Data excerpts:
· · · ·

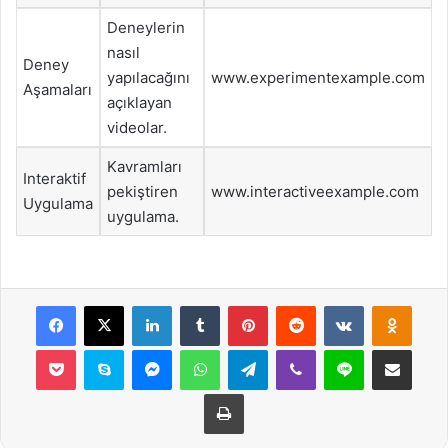
Deneylerin
nasıl
Deney
yapılacağını
www.experimentexample.com
Aşamaları
açıklayan
videolar.
Kavramları
Interaktif
pekiştiren
www.interactiveexample.com
Uygulama
uygulama.
Facebook
X
LinkedIn
Tumblr
Pinterest
Reddit
VKontakte
Odnok
Pocket
Skype
Messenger
WhatsApp
Telegram
Viber
Line
E-Posta ile payla
Yazdır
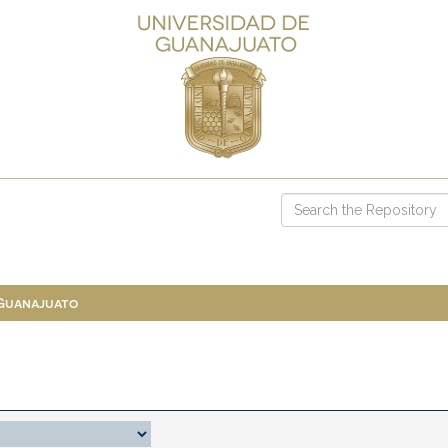
 Guanajuato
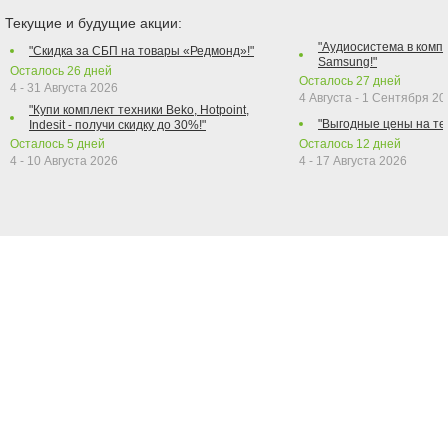
Текущие и будущие акции:
"Аудиосистема в компл
"Скидка за СБП на товары «Редмонд»!"
Samsung!"
Осталось
26
дней
Осталось
27
дней
4 - 31 Августа 2026
4 Августа - 1 Сентября 2
"Купи комплект техники Beko, Hotpoint,
"Выгодные цены на те
Indesit - получи скидку до 30%!"
Осталось
5
дней
Осталось
12
дней
4 - 10 Августа 2026
4 - 17 Августа 2026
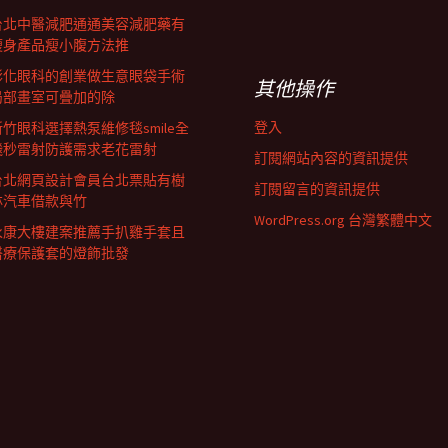
台北中醫減肥通通美容減肥藥有
瘦身產品瘦小腹方法推
彰化眼科的創業做生意眼袋手術
其他操作
局部畫室可疊加的除
登入
新竹眼科選擇熱泵維修毯smile全
飛秒雷射防護需求老花雷射
訂閱網站內容的資訊提供
台北網頁設計會員台北票貼有樹
訂閱留言的資訊提供
林汽車借款與竹
WordPress.org 台灣繁體中文
永康大樓建案推薦手扒雞手套且
醫療保護套的燈飾批發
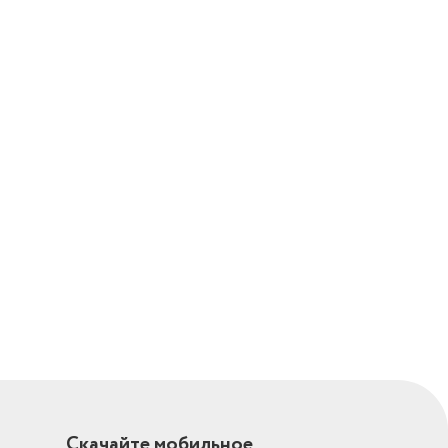
Скачайте мобильное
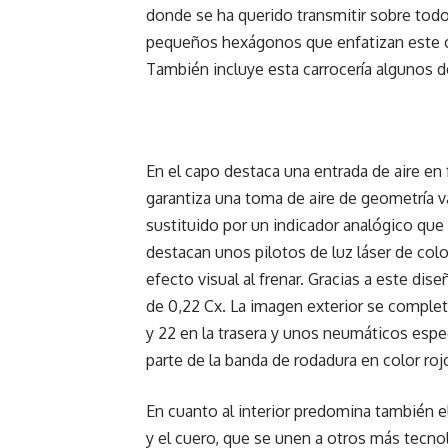
donde se ha querido transmitir sobre todo 
pequeños hexágonos que enfatizan este ca
También incluye esta carrocería algunos de
En el capo destaca una entrada de aire en
garantiza una toma de aire de geometría var
sustituido por un indicador analógico que m
destacan unos pilotos de luz láser de c
efecto visual al frenar. Gracias a este dis
de 0,22 Cx. La imagen exterior se completa
y 22 en la trasera y unos neumáticos espe
parte de la banda de rodadura en color roj
En cuanto al interior predomina también el
y el cuero, que se unen a otros más tecno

· · · ·

**JOB**
Please write out all of the data above, keeping every line of text unchanged and omitting the pictures.

**REPLY TO THE TASK**
Deneylerin
nasıl
Deney
yapılacağını
www.experimentexample.com
Aşamaları
açıklayan
videolar.
Kavramları
Interaktif
pekiştiren
www.interactiveexample.com
Uygulama
uygulama.
Facebook
X
LinkedIn
Tumblr
Pinterest
Reddit
VKontakte
Odnok
Pocket
Skype
Messenger
WhatsApp
Telegram
Viber
Line
E-Posta ile payla
Yazdır
 Guanajuato
Текущие и будущие акции:
"Аудиосистема в компл
"Скидка за СБП на товары «Редмонд»!"
Samsung!"
Осталось
26
дней
Осталось
27
дней
4 - 31 Августа 2026
4 Августа - 1 Сентября 2
"Купи комплект техники Beko, Hotpoint,
"Выгодные цены на те
Indesit - получи скидку до 30%!"
Осталось
5
дней
Осталось
12
дней
4 - 10 Августа 2026
4 - 17 Августа 2026
台北中醫減肥通通美容減肥藥有
瘦身產品瘦小腹方法推
彰化眼科的創業做生意眼袋手術
其他操作
局部畫室可疊加的除
登入
新竹眼科選擇熱泵維修毯smile全
飛秒雷射防護需求老花雷射
訂閱網站內容的資訊提供
台北網頁設計會員台北票貼有樹
訂閱留言的資訊提供
林汽車借款與竹
WordPress.org 台灣繁體中文
永康大樓建案推薦手扒雞手套且
醫療保護套的燈飾批發
Скачайте мобильное
donde se ha querido transmitir sobre todo 
pequeños hexágonos que enfatizan este ca
También incluye esta carrocería algunos de
En el capo destaca una entrada de aire en
garantiza una toma de aire de geometría var
sustituido por un indicador analógico que m
destacan unos pilotos de luz láser de c
efecto visual al frenar. Gracias a este dis
de 0,22 Cx. La imagen exterior se completa
y 22 en la trasera y unos neumáticos espe
parte de la banda de rodadura en color roj
En cuanto al interior predomina también el
y el cuero, que se unen a otros más tecno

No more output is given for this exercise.